Anne-Vibeke Lænkholm, Jens Ole Eriksen, and Torben Kibøl, Zealand University Hospital, Slagelse; Maj-Britt Jensen, Ann S. Knoop, Maj-Lis Møller Talman, and Bent Ejlertsen, Rigshospitalet, Copenhagen; Birgitte Bruun Rasmussen, Herlev Hospital, Herlev; Anne Marie Bak Jylling, Odense University Hospital, Odense; Tomasz Piotr Tabor, Vejle Hospital, Vejle, Denmark; Wesley Buckingham, Sean Ferree, Carl Schaper, and Taryn Haffner, NanoString Technologies, Seattle, WA; and Torsten O. Nielsen, University of British Columbia, Vancouver, British Columbia, Canada.
J Clin Oncol. 2018 Mar 10;36(8):735-740. doi: 10.1200/JCO.2017.74.6586. Epub 2018 Jan 25.
Purpose The PAM50-based Prosigna risk of recurrence (ROR) score has been validated in randomized clinical trials to predict 10-year distant recurrence (DR).

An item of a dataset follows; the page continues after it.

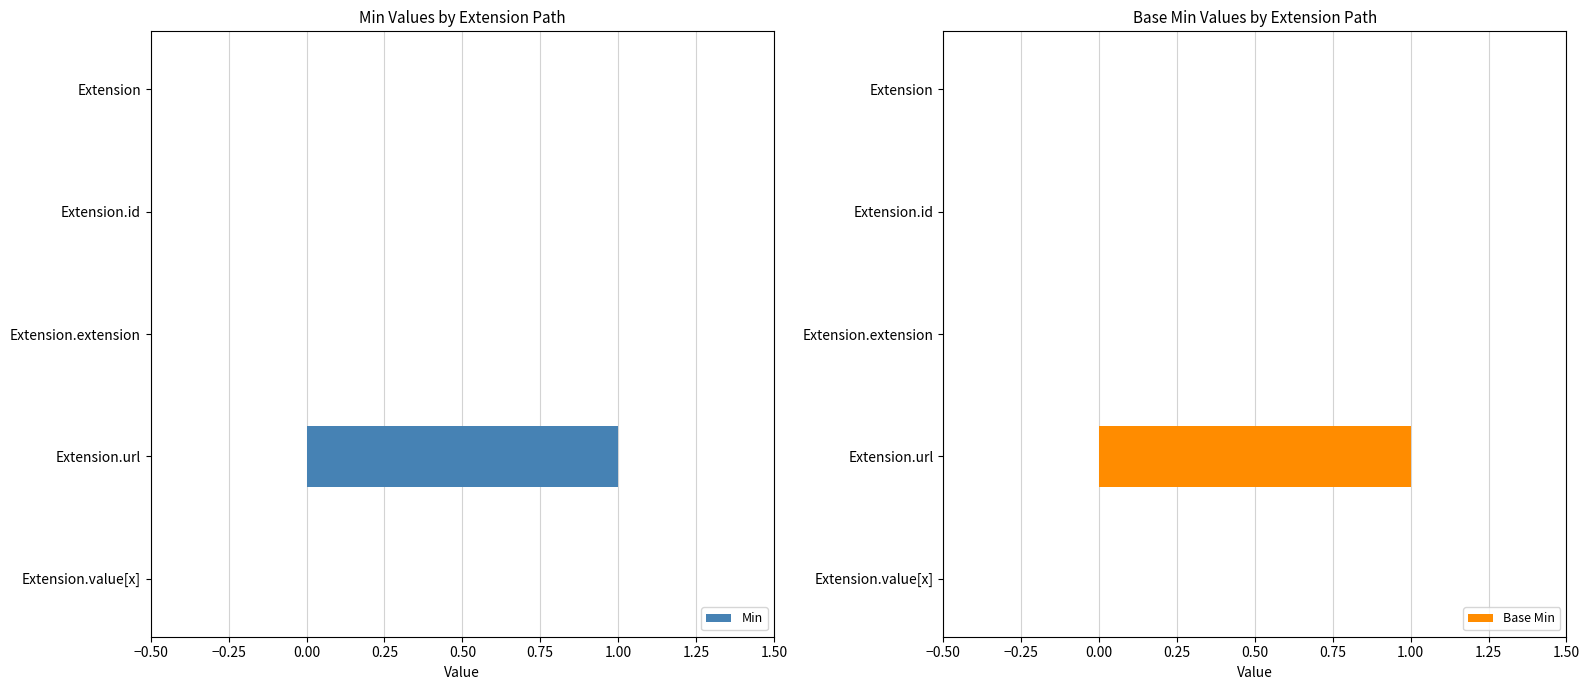

The Base Min series shows 0 at Extension.extension. True or false?

True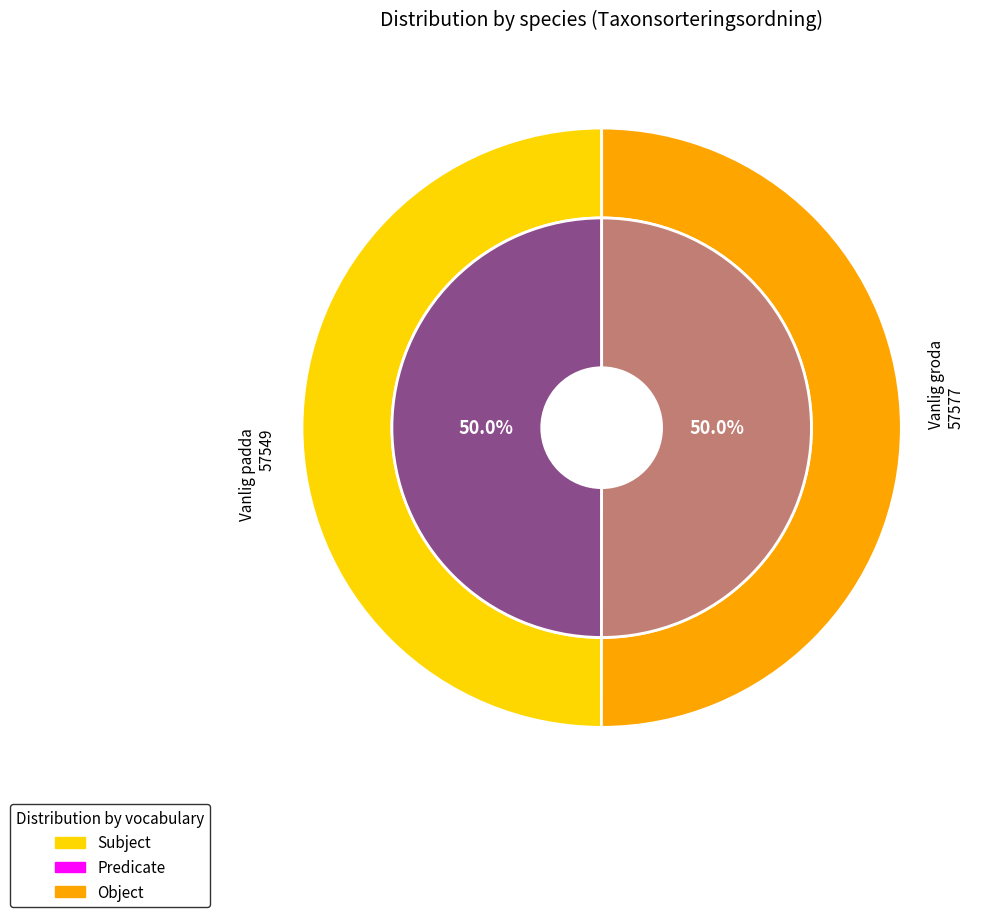

To the nearest percent, what portion does Vanlig padda represent?

50%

The value of Prosigna for predicting DR was examined in a comprehensive nationwide Danish cohort consisting of postmenopausal women with hormone receptor-positive early breast cancer treated with 5 years of endocrine therapy alone. Patients and Methods Using the population-based Danish Breast Cancer Cooperative Group database, follow-up data were collected on all patients diagnosed from 2000 through 2003 who, by nationwide guidelines, were treated with endocrine therapy for 5 years. Primary tumor blocks from 2,740 patients were tested with Prosigna and, after determination of human epidermal growth factor receptor 2 (HER2) status, data from 2,558 hormone receptor-positive/HER2-negative samples were analyzed, including 1,395 node-positive patients. Fine and Gray models were applied to determine the prognostic value of ROR for DR. Results Median follow-up for recurrence was 9.2 years. Twenty-six percent of the node-positive patients were classified as low ROR (n = 359) with a DR risk of 3.5% (95% confidence interval [CI], 1.9% to 6.1%) versus a DR risk of 22.1% (95% CI, 18.6% to 25.8%) at 10 years for patients classified as high ROR (n = 648). Node-negative patients classified as low and high ROR had a risk of DR of 5.0% (95% CI, 2.9% to 8.0%) and 17.8% (95% CI, 14.0% to 22.0%), respectively. Luminal B tumors (n = 947; DR risk, 18.4% [95% CI: 15.7% to 21.3%]) had a significantly worse outcome than luminal A tumors (n = 1,474,;DR risk, 7.6% [95% CI: 6.1% to 9.2%]; P < .001). Conclusion Prosigna ROR score improved the prediction of outcome in this nationwide Danish population. In a real-world setting, Prosigna can reliably identify node-negative patients and a significant proportion of patients with one to three positive nodes who can be spared treatment with adjuvant chemotherapy.
基于 PAM50 的 Prosigna 复发风险 (ROR) 评分已在随机临床试验中得到验证,可预测 10 年远处复发 (DR)。本研究旨在全面考察 Prosigna 在丹麦全国激素受体阳性早期乳腺癌队列中的预测价值,该队列患者接受单纯内分泌治疗 5 年。
使用基于人群的丹麦乳腺癌合作组数据库,收集了 2000 年至 2003 年期间诊断的所有患者的随访数据。根据全国指南,这些患者接受了 5 年的内分泌治疗。对 2740 例患者的原发性肿瘤块进行了 Prosigna 检测,在确定人表皮生长因子受体 2 (HER2) 状态后,对 2558 例激素受体阳性/HER2 阴性样本(包括 1395 例淋巴结阳性患者)的数据进行了分析。应用 Fine 和 Gray 模型确定 ROR 对 DR 的预后价值。
中位随访时间为复发时间 9.2 年。26%的淋巴结阳性患者被分为低 ROR(n=359),10 年时 DR 风险为 3.5%(95%CI,1.9%至 6.1%),而高 ROR(n=648)患者的 DR 风险为 22.1%(95%CI,18.6%至 25.8%)。淋巴结阴性患者分为低和高 ROR 后,DR 风险分别为 5.0%(95%CI,2.9%至 8.0%)和 17.8%(95%CI,14.0%至 22.0%)。Luminal B 型肿瘤(n=947;DR 风险,18.4%[95%CI:15.7%至 21.3%])的结局明显差于 Luminal A 型肿瘤(n=1474;DR 风险,7.6%[95%CI:6.1%至 9.2%];P<.001)。
在本丹麦全国人群中,Prosigna ROR 评分提高了对结局的预测。在实际环境中,Prosigna 可以可靠地识别淋巴结阴性患者和相当比例的 1 至 3 个阳性淋巴结患者,使这些患者避免接受辅助化疗。